Regarding device performance, the hyperangulated videolaryngoscope has been reported to perform faster than other devices and has been proposed as an alternative to flexible fiber-optic laryngoscopy in awake, upright patients.19 Similarly, channeled videolaryngoscope and video stylet have demonstrated greater efficiency than the standard Macintosh device in managing anatomically difficult airways.16 Julliard et al. found no significant difference in first-pass success rates between upright and supine use of the hyperangulated videolaryngoscope in cadaver models.15 However, in our study, the hyperangulated videolaryngoscope demonstrated the lowest first-pass success rate among the devices tested—even lower than the standard Macintosh device. Specifically, the hyperangulated videolaryngoscope showed a HR of 0.62 (95% CI 0.40–0.96, P = .03) (Table 3, Figure 3). Despite participants adapting the stylet angle to match the the hyperangulated videolaryngoscope blade, this adjustment added complexity. The face-to-face approach likely compounded the difficulty due to the required inverted orientation and limited maneuverability, potentially explaining the higher failure rates.

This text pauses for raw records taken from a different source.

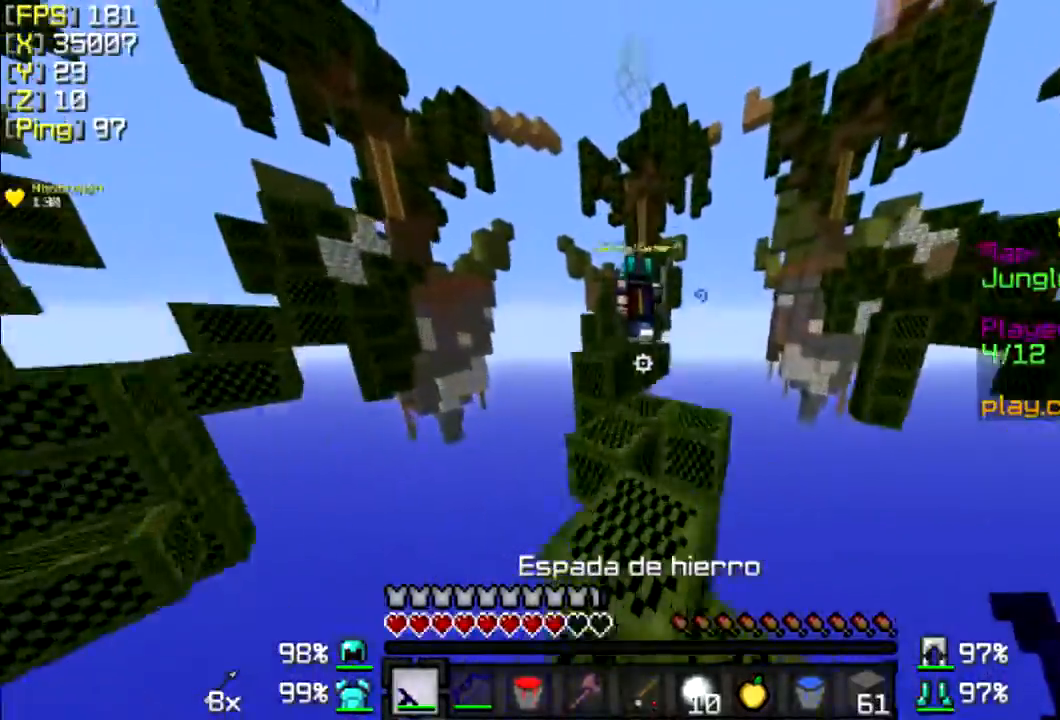
{"keys": ["w"], "mouse": ["left"], "events": [[200, "d", "up"], [300, "a", "down"], [500, "a", "up"], [500, "mouse_left", "down"]]}
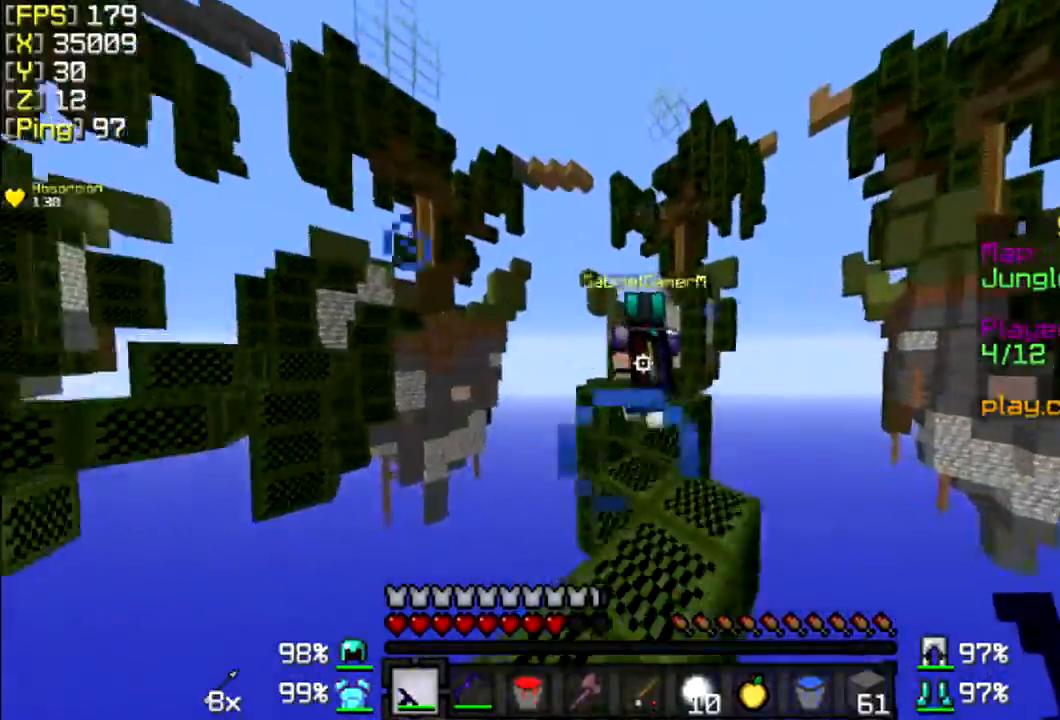
{"keys": ["w"], "mouse": [], "events": [[133, "mouse_left", "up"], [200, "mouse_left", "down"], [300, "mouse_left", "up"], [333, "mouse_left", "down"], [433, "mouse_left", "up"]]}
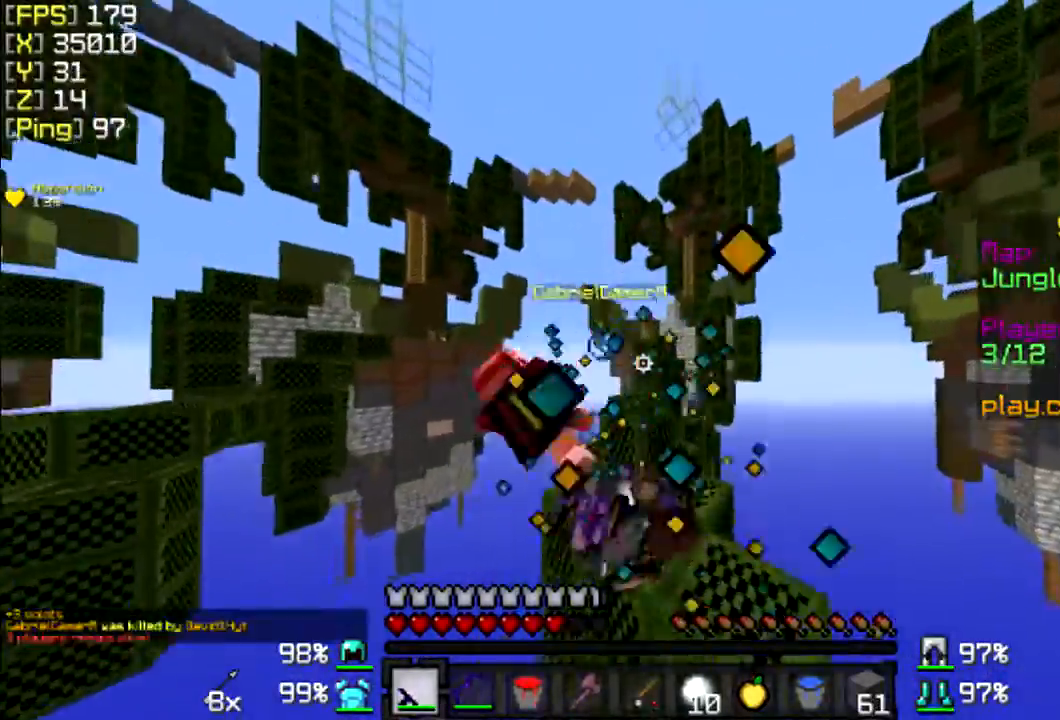
{"keys": [], "mouse": [], "events": [[33, "d", "down"], [33, "mouse_left", "down"], [167, "mouse_left", "up"], [233, "d", "up"], [333, "w", "up"]]}
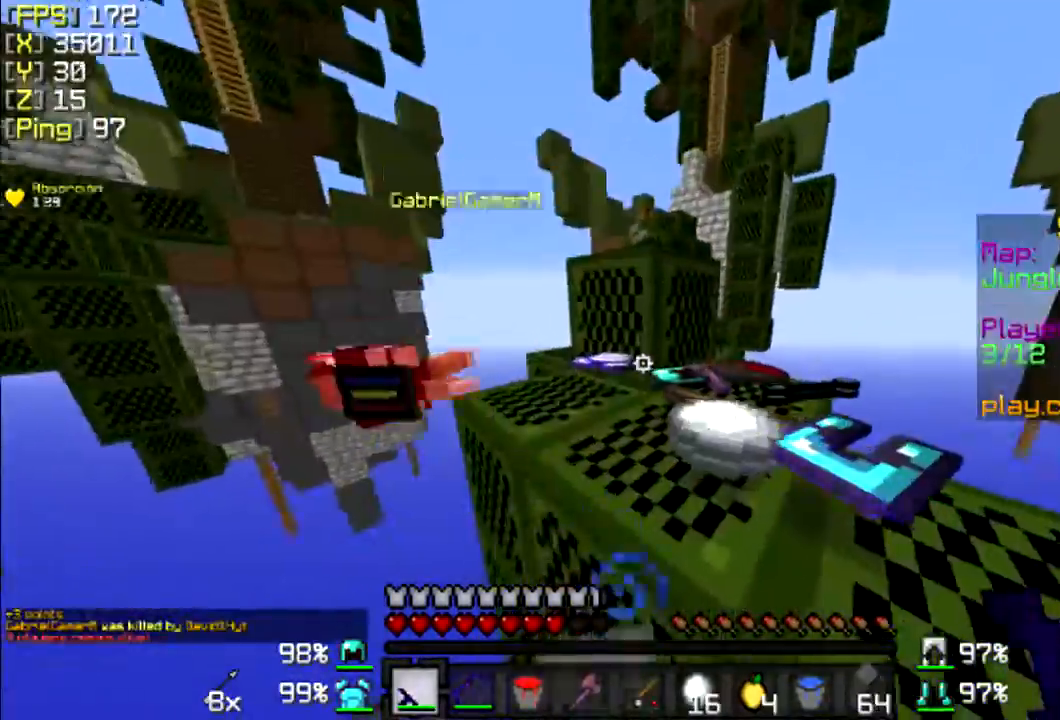
{"keys": ["w"], "mouse": [], "events": [[133, "w", "down"]]}
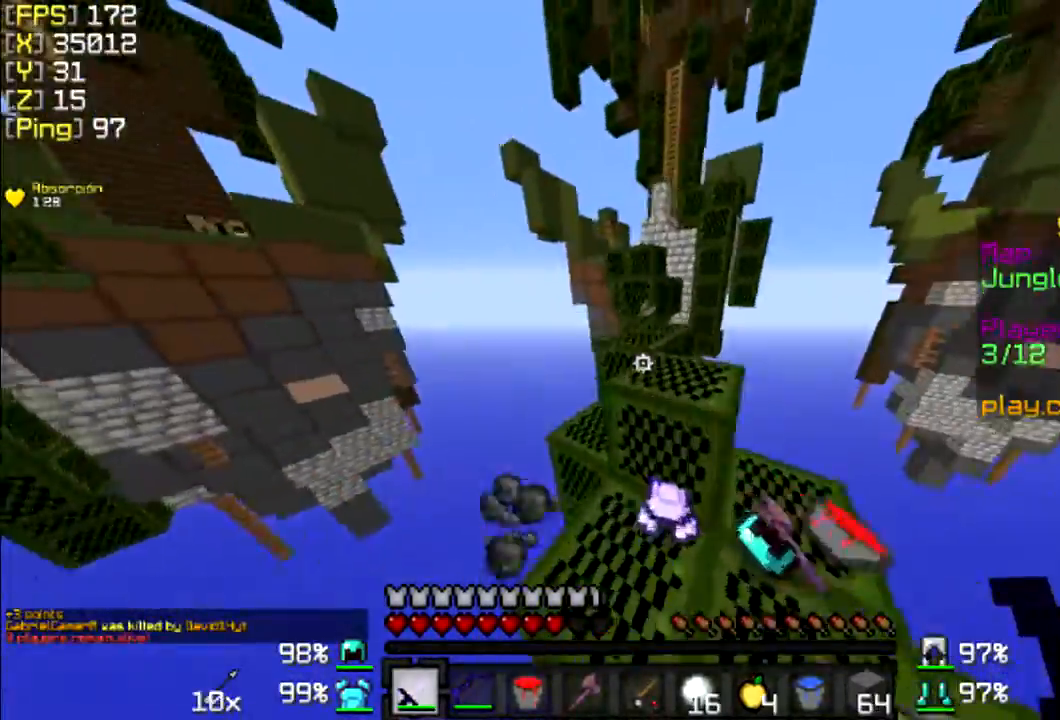
{"keys": ["d", "w"], "mouse": [], "events": [[167, "d", "down"]]}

In contrast, the first-pass success rate was highest with the video stylet and channeled videolaryngoscope, outperforming the standard Macintosh device with HRs of 1.88 (95% CI 1.28–2.77, P = .001) and 1.61 (95% CI 1.10–2.36, P = .02), respectively (Table 3). The video stylet eliminates the need to lift or manipulate the tongue, maintaining consistent performance regardless of spatial orientation. The channeled videolaryngoscope likewise provides a central visual marker and a dedicated tube channel, facilitating efficient tube delivery, even in the inverted face-to-face position. Both devices consistently produced optimal glottic views (Cormack-Lehane grade I, 100% percentage of glottic opening score). In contrast, the standard Macintosh device and the hyperangulated videolaryngoscope had lower first-pass success rates (93% and 77% with the right-rear approach, and 67% and 47% with the face-to-face approach, respectively) and required longer intubation times, especially when used with the face-to-face approach. These differences may be attributed to the increased hand coordination required by the standard Macintosh device and the hyperangulated videolaryngoscope, particularly under non-standard orientations (Table 2, Figure 3).
LIMITATION
This study did not include induction techniques, which may affect intubation conditions and first-pass success in clinical settings. Our manikin-based simulation allowed for standardized comparisons but lacked patient-specific anatomical and physiological variability. Participants, although experienced in airway management, were more familiar with the head-elevated midline approach (25–30 degrees) than the fully upright (≥45 degrees) right-rear or face-to-face techniques.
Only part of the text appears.